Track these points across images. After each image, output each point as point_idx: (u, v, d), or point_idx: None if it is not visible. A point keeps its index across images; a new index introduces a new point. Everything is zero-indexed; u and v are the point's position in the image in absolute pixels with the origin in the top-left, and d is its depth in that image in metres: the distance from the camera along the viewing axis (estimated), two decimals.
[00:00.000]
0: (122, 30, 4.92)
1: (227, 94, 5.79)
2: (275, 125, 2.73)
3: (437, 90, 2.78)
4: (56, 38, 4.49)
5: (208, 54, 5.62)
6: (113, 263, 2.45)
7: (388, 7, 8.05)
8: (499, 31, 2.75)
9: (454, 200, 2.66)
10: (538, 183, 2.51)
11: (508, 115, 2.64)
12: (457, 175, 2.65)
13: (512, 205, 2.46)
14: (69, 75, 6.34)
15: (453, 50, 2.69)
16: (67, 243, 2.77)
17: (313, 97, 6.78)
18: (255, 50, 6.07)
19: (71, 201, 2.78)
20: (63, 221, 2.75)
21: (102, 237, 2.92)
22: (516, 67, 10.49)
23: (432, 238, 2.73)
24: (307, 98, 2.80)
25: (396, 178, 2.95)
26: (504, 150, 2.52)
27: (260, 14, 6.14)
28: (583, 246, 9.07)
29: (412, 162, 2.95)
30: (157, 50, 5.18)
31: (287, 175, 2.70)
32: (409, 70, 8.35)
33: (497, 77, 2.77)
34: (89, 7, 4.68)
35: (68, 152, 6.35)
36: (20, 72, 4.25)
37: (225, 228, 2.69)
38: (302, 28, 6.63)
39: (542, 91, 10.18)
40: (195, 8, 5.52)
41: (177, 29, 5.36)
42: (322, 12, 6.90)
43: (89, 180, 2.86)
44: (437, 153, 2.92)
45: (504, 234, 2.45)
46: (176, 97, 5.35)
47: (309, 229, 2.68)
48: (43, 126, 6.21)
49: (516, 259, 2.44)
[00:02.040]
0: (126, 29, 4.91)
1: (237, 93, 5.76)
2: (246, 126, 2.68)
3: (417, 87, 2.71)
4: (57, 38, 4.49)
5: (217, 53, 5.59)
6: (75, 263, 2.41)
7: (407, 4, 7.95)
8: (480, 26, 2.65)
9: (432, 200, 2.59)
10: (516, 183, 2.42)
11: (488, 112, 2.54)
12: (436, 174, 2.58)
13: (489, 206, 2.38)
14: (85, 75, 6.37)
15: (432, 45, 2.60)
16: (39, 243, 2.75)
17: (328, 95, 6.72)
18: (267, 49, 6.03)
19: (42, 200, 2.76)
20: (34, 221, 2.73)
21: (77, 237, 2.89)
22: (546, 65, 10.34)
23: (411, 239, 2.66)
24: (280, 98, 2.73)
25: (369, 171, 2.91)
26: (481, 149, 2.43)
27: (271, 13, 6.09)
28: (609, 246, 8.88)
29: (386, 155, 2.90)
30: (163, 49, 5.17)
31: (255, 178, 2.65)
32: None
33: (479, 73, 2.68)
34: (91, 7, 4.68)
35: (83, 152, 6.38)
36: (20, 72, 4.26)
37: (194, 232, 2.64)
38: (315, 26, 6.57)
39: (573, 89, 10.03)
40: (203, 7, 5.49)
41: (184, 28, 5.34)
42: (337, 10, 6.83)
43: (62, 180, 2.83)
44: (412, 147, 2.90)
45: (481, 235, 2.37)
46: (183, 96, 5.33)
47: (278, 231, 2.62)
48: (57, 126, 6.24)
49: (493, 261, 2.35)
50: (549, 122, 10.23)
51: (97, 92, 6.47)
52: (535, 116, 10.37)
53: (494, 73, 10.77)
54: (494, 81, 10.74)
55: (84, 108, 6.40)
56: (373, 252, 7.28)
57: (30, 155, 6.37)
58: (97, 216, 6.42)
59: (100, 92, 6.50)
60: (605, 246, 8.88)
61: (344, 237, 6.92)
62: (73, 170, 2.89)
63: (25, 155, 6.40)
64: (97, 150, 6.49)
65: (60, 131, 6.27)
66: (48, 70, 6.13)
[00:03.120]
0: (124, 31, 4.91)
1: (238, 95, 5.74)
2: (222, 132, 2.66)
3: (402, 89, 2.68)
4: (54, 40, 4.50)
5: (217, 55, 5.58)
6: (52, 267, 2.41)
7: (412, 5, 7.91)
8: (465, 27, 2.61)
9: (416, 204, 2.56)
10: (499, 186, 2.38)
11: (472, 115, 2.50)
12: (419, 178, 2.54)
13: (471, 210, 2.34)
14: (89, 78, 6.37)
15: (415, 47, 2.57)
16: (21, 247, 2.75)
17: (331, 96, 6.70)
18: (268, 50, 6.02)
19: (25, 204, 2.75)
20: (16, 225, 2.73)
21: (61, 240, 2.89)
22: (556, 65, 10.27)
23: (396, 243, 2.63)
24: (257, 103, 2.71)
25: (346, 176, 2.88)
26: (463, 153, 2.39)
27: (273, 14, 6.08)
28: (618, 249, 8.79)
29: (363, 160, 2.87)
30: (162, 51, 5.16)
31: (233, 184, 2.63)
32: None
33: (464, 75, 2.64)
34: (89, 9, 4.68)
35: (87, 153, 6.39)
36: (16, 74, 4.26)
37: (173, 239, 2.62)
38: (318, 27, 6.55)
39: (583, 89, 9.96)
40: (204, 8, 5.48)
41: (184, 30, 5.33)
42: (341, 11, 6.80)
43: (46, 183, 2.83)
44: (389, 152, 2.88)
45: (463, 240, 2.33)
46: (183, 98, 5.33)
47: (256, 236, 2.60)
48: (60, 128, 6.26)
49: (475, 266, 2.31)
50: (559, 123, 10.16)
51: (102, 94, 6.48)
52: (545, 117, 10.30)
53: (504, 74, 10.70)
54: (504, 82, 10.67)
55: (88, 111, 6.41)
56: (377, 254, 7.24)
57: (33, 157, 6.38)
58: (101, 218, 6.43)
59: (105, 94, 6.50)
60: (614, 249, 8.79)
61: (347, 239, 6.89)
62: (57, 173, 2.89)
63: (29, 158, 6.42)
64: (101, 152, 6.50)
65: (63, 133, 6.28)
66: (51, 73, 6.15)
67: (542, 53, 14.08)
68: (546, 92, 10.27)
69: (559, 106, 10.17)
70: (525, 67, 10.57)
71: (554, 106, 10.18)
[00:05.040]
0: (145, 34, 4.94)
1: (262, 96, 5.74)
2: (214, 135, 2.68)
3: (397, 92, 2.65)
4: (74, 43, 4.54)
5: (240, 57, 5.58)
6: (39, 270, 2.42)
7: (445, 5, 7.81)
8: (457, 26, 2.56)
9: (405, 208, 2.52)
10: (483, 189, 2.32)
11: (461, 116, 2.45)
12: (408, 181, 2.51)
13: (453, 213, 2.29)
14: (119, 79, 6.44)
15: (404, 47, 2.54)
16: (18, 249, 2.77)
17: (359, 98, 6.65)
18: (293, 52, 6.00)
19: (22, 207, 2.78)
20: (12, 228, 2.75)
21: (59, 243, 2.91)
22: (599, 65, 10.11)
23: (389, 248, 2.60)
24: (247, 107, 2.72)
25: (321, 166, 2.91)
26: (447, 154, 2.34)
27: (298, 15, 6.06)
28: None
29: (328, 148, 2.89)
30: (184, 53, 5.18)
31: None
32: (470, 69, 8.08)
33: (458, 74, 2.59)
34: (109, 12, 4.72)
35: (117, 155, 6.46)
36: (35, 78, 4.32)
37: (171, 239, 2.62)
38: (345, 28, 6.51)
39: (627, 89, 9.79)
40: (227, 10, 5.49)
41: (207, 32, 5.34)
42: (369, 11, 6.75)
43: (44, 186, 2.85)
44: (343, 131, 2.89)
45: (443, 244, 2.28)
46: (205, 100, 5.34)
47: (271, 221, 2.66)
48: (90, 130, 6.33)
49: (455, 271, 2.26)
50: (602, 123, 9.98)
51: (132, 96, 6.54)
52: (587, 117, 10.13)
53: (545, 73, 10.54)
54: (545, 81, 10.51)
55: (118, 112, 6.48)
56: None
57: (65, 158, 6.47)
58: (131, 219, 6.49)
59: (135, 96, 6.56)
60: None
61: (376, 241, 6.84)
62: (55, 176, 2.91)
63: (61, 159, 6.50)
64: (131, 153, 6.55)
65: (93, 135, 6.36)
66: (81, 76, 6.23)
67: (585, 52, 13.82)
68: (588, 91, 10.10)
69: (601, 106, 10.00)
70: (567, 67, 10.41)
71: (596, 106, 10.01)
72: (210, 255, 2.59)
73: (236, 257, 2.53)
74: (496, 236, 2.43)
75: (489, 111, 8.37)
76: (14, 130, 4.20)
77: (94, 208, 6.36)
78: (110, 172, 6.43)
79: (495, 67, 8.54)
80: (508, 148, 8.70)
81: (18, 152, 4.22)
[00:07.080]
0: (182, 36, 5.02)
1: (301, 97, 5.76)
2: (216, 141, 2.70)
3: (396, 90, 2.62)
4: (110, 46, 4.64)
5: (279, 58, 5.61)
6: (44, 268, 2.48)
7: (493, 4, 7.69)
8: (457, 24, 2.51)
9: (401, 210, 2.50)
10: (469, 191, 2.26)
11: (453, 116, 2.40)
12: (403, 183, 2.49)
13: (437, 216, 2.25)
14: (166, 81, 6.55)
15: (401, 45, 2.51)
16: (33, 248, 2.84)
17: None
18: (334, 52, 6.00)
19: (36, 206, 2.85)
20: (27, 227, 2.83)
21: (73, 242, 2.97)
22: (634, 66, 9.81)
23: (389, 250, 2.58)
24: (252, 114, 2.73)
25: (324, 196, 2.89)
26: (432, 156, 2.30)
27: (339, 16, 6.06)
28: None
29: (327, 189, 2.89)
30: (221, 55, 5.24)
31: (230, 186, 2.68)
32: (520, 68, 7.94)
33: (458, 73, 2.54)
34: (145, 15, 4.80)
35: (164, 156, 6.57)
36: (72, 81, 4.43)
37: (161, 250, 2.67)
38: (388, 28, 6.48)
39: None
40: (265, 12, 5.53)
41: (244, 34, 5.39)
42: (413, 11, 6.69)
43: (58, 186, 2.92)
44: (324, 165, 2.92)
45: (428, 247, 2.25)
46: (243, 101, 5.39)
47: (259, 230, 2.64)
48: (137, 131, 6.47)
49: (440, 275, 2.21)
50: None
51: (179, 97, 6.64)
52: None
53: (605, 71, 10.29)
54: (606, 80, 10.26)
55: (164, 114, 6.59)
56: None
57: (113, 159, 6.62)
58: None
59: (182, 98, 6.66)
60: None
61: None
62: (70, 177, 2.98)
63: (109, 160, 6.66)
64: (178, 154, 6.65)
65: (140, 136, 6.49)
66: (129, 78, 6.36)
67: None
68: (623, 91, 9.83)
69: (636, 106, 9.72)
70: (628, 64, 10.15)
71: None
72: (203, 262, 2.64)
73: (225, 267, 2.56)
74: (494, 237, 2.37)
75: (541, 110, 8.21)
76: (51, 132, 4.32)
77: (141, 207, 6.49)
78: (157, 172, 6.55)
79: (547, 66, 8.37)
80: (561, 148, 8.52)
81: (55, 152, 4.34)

_Task brief_
Retype exactly the lines of the data above that fall between the line with "60: (605, 246, 8.88)" and the line with "66: (48, 70, 6.13)", inclusive, and add nothing.

_Solution to this problem_
60: (605, 246, 8.88)
61: (344, 237, 6.92)
62: (73, 170, 2.89)
63: (25, 155, 6.40)
64: (97, 150, 6.49)
65: (60, 131, 6.27)
66: (48, 70, 6.13)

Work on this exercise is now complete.